Phaethon doesn't have a tail now and there's no evidence that jets of
vaporizing debris are pushing the asteroid around. Whatever liberated the
Geminid meteoroids probably happened long ago.
"The Geminid meteor shower is very stable from one year to the next," notes
Robert Lunsford, Secretary General of the International Meteor Organization,
"and there is no evidence for outbursts that follow close encounters between
Earth and Phaethon." The debris trail seems to be spread rather uniformly
around Phaethon's orbit -- another indicator that the meteoroids are old.
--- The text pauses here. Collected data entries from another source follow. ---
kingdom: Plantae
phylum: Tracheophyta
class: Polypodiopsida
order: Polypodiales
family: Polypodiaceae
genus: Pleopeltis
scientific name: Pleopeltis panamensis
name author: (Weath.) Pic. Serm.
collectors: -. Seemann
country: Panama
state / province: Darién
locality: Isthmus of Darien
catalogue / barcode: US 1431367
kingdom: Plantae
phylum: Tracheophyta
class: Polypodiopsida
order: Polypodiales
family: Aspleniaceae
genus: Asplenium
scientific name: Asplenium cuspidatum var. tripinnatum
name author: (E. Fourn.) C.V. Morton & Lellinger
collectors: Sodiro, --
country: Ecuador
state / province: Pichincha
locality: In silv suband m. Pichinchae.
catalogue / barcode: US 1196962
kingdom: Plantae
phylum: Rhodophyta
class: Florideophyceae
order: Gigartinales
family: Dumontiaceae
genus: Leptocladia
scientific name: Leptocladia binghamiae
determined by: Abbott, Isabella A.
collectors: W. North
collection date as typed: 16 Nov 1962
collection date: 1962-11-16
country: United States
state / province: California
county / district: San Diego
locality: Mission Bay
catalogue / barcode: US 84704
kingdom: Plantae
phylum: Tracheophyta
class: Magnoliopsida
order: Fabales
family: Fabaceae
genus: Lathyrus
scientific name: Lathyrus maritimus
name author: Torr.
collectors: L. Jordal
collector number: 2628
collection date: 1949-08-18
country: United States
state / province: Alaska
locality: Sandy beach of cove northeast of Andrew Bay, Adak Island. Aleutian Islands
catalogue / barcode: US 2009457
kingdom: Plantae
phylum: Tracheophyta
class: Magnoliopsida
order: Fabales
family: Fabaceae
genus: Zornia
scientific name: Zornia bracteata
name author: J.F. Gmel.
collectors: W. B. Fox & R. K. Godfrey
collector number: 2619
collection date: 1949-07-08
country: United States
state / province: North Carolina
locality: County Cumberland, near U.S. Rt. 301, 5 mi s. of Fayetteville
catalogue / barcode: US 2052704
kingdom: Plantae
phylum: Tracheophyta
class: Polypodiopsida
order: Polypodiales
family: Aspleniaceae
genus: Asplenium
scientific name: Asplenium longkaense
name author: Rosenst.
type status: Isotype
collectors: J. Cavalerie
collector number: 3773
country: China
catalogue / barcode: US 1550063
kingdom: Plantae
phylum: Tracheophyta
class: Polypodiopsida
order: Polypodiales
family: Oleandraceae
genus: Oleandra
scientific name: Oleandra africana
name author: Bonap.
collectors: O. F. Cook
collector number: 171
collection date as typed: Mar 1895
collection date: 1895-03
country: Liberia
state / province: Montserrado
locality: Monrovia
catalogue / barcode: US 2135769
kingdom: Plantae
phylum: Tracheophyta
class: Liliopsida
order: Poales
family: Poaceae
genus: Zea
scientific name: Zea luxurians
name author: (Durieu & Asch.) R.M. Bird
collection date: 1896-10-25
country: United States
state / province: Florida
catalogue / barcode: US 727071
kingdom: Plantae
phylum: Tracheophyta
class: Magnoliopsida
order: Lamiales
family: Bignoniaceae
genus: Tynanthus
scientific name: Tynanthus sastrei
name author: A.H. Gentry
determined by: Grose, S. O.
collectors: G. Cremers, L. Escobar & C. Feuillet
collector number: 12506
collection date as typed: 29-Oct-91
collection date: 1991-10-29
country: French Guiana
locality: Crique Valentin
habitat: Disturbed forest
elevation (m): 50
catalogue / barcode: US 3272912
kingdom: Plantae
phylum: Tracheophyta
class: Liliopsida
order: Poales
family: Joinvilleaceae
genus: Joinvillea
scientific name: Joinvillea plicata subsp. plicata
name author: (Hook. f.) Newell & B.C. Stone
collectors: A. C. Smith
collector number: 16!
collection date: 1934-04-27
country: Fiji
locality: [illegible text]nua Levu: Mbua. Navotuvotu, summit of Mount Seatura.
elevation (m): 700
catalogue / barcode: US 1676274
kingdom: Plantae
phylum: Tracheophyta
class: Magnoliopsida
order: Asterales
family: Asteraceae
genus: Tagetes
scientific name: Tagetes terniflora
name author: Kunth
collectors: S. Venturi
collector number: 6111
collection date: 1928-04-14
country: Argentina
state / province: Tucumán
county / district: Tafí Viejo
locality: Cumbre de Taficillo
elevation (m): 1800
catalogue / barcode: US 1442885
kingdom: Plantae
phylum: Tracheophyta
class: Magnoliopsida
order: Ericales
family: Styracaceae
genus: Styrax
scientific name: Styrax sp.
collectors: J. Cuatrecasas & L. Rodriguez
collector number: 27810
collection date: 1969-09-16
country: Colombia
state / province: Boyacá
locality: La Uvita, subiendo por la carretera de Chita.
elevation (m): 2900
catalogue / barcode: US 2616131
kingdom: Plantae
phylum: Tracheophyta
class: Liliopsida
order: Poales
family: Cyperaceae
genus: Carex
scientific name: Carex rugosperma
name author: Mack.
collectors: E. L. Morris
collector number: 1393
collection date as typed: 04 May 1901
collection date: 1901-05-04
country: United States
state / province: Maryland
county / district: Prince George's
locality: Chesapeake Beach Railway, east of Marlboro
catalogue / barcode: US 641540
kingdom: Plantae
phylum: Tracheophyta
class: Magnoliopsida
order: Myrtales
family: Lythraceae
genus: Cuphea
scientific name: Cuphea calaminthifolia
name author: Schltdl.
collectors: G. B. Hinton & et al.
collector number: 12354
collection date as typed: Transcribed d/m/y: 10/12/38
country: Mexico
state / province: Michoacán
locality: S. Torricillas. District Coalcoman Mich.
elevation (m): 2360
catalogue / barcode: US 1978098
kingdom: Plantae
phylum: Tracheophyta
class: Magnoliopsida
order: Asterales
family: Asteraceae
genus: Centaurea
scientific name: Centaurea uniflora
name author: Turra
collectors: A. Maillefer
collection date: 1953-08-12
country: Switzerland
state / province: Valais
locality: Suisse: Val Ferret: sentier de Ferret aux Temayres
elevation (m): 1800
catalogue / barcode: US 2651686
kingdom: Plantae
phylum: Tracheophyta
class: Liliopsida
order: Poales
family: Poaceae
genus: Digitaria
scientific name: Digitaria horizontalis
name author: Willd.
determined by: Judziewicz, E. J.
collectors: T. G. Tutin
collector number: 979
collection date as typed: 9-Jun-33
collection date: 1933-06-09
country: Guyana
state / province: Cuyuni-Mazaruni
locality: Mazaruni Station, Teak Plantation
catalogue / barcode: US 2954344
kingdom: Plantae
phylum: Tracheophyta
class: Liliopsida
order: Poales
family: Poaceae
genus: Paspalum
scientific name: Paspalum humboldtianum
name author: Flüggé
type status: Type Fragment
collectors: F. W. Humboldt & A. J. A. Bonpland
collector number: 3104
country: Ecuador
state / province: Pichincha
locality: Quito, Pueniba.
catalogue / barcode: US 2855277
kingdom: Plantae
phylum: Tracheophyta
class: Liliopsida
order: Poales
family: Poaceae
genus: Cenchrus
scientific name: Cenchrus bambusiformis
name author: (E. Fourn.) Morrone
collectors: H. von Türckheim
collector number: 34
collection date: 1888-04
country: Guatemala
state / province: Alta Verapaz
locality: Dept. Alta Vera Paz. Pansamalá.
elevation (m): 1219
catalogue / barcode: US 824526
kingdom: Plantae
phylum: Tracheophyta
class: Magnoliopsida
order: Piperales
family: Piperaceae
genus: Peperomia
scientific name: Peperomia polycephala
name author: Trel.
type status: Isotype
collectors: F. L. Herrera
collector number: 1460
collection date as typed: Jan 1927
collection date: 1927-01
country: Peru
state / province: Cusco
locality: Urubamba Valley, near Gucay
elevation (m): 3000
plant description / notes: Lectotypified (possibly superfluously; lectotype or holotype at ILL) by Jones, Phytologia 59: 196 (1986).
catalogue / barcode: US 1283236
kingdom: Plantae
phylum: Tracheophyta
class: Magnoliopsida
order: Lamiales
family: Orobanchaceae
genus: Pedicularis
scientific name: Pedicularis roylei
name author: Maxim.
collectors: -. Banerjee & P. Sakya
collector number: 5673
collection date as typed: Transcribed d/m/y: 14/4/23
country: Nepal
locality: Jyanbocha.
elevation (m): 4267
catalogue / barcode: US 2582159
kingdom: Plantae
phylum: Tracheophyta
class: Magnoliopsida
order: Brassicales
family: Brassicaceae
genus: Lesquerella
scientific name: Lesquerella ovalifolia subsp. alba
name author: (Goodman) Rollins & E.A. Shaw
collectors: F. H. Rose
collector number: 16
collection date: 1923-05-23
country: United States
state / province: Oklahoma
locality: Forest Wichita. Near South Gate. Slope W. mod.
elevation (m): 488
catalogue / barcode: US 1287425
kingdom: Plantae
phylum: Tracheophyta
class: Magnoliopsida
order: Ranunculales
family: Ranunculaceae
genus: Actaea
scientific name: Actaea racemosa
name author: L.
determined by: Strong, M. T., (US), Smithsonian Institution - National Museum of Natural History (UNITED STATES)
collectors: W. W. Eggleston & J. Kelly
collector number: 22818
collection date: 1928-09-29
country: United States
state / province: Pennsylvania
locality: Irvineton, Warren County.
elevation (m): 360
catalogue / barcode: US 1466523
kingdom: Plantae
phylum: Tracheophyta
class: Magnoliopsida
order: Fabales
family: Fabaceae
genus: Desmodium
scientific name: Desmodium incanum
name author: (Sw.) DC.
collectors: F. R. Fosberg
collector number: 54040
In July 1996 astronomers saw something in the asteroid belt that could be
relevant to the past experiences of 3200 Phaethon.
"Four years ago Eric Elst contacted us from the European Southern
Observatory and reported a strange object (now known as 'Elst-Pizarro' after
its discoverers)," recalled Marsden. "It had a tail, like a comet, but no
coma. We calculated an orbit and it seemed to be a perfectly ordinary minor
planet in the asteroid belt. Furthermore, we found some older images of it
from 1979 and '85. There was no tail in those photos and by 1997 the tail
Elst saw a year earlier was gone."
Despite its brief appearance as a comet look-alike, Elst-Pizarro is probably
an asteroid, says Marsden. "We may have been seeing a cloud of dust that was
ejected by an impact with another asteroid or, perhaps, a small ice deposit
became uncovered and vaporized."
Elst-Pizarro spends all of its time in the main asteroid belt where
asteroid-asteroid collisions are most likely to happen. Phaethon spends less
time there, but it does visit the asteroid belt every 17 months when it
reaches its farthest point from the Sun. A collision between Phaethon and
some smaller object in the asteroid belt might account for the Geminid
debris stream. Detailed studies of Geminid orbits, however, indicate that
the meteoroids more likely crumbled away while Phaethon was close to the
Sun. Once again, there's no clear solution to the Geminid riddle.
The mysterious Geminids will be on display Wednesday morning, Dec. 13th,
when the ongoing shower reaches its day-long peak. Most years stargazers in
rural areas can see as many as 140 Geminids per hour. That number will be
substantially reduced by the glare of a nearly-full Moon on Wednesday.
"The brutal moonlight will prevent us from enjoying the Geminids as much as
usual," laments Lunsford. "I would estimate that rates will average 20 to 30
per hour for most observers."
No matter where you live, the best time to watch will be during the hours
before dawn on Wednesday. Meteors will streak away from a point (called the
"radiant") in the constellation Gemini. Geminids can appear anywhere in the
sky, but their trails will point back toward the radiant, which will lie
some 60 degrees above the southern horizon at 4 am as seen from mid-northern
latitude observing sites.
Even if the 2000 Geminids produce fewer meteors than usual, they're still
worth watching. The morning sky this month features an array of bright stars
and planets including Jupiter, Saturn, Sirius, the constellation Orion, and
even the subtle Pleiades. A trip outdoors before breakfast on Wednesday is a
no-lose proposition (weather permitting!).
And if you see a smattering of Geminids, just remember, each and every one
is a bona-fide enigma -- baffling and dazzling in equal measure!